✨ Welcome to the official repository for "GerNA-Bind: Geometric-informed RNA-ligand Binding Specificity Prediction with Deep Learning". This work is a collaborative effort by Yunpeng Xia, Jiayi Li, Chu Yi-Ting, Jiahua Rao, Chen Jing, Will Hua, Dong-Jun Yu, Xiucai Chen, and Shuangjia Zheng from Shanghai Jiaotong University.
🚀 We introduce GerNA-Bind, a geometric deep learning framework that excels in predicting RNA-ligand binding specificity by integrating multi-modal RNA-ligand representations. GerNA-Bind achieves state-of-the-art performance, successfully identifying 19 compounds binding to oncogenic MALAT1 RNA through high-throughput screening. Wet-lab validation confirmed three compounds with submicromolar affinities, showcasing its potential for advancing RNA-targeted drug discovery.
conda env create -f gernabind.yaml -y
conda activate gernabind
# Create a conda environment
conda create -y -n gernabind python=3.8
conda activate gernabind
#conda install pytorch==2.0.1 torchvision==0.15.2 pytorch-cuda=12.2 -c pytorch -c nvidia
pip install torch==2.1.0 torchvision==0.16.0 torchaudio==2.1.0
# Install other dependencies
pip install rna-fm==0.2.2
pip install ml_collections==0.1.1
pip install simtk==0.1.0
pip install openmm==8.1.1
pip install torchdrug==0.2.1
pip install torch_geometric==2.4.0
pip install equiformer-pytorch
pip install edl_pytorch==0.0.2
pip install rdkit==2023.9.5
pip install biopython==1.79
pip install pandas==1.5.3
pip install scikit-learn==1.2.2
pip install prody==2.4.1
Refer to the following guides for setting up datasets:
- RNA-Small Molecule Screening datasets: Robin and Biosensor
- RNA-Ligand Complex Structure datasets: Hariboss
We use RhoFold+ to generate RNA 3D Structure and RNAfold (version: 2.5.1) to generate RNA 2D structure.
You can process data through the following steps:
python data_utils/process_data.py --fasta example/a.fasta --smile example/mol.txt --RhoFold_path your_RhoFold_project_path --RhoFold_weight RhoFold_model_weight_path
And the processed data will be saved in ./data folder as "new_data.pkl" file.
We process the processed data with Robin & Biosensor dataset. You can download the processed data from Zenodo.
We provide the training scripts that you can train the model yourself.
python train_model.py --dataset Robin --split_method random --model_output_path Model/
Download the model weights and put into the "Model" folder, which contains the model checkpoint. You can direct run the scripts in ./Model folder to ger the model weights.
bash Model/get_weights.sh
You can use our model to screening small molecules which can binding target RNA.

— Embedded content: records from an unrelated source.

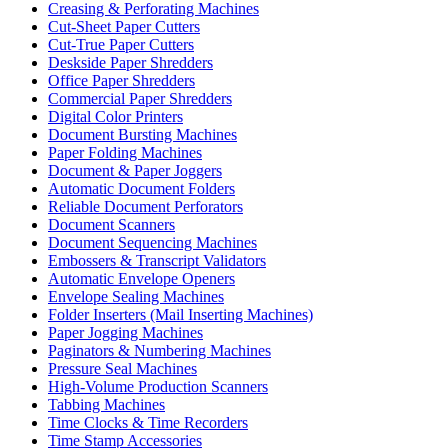
Creasing & Perforating Machines
Cut-Sheet Paper Cutters
Cut-True Paper Cutters
Deskside Paper Shredders
Office Paper Shredders
Commercial Paper Shredders
Digital Color Printers
Document Bursting Machines
Paper Folding Machines
Document & Paper Joggers
Automatic Document Folders
Reliable Document Perforators
Document Scanners
Document Sequencing Machines
Embossers & Transcript Validators
Automatic Envelope Openers
Envelope Sealing Machines
Folder Inserters (Mail Inserting Machines)
Paper Jogging Machines
Paginators & Numbering Machines
Pressure Seal Machines
High-Volume Production Scanners
Tabbing Machines
Time Clocks & Time Recorders
Time Stamp Accessories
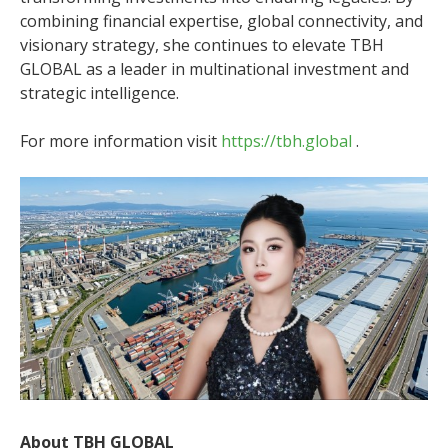
combining financial expertise, global connectivity, and
visionary strategy, she continues to elevate TBH
GLOBAL as a leader in multinational investment and
strategic intelligence.
For more information visit
https://tbh.global
.
About TBH GLOBAL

python inference_affinity.py
Otherwise, you can also use our model to get RNA target binding sites prediction. You can run the file below, so that you can get the RNA_binding.csv about RNA.
python inference_binding_site.py
No Commercial use of either the model nor generated data, details to be found in license.md.
Our work builds upon EquiFormer, Evidential Deep Learning, MONN, RNA-FM, RhoFold, and TankBind. Thanks for their excellent work and open-source contributions.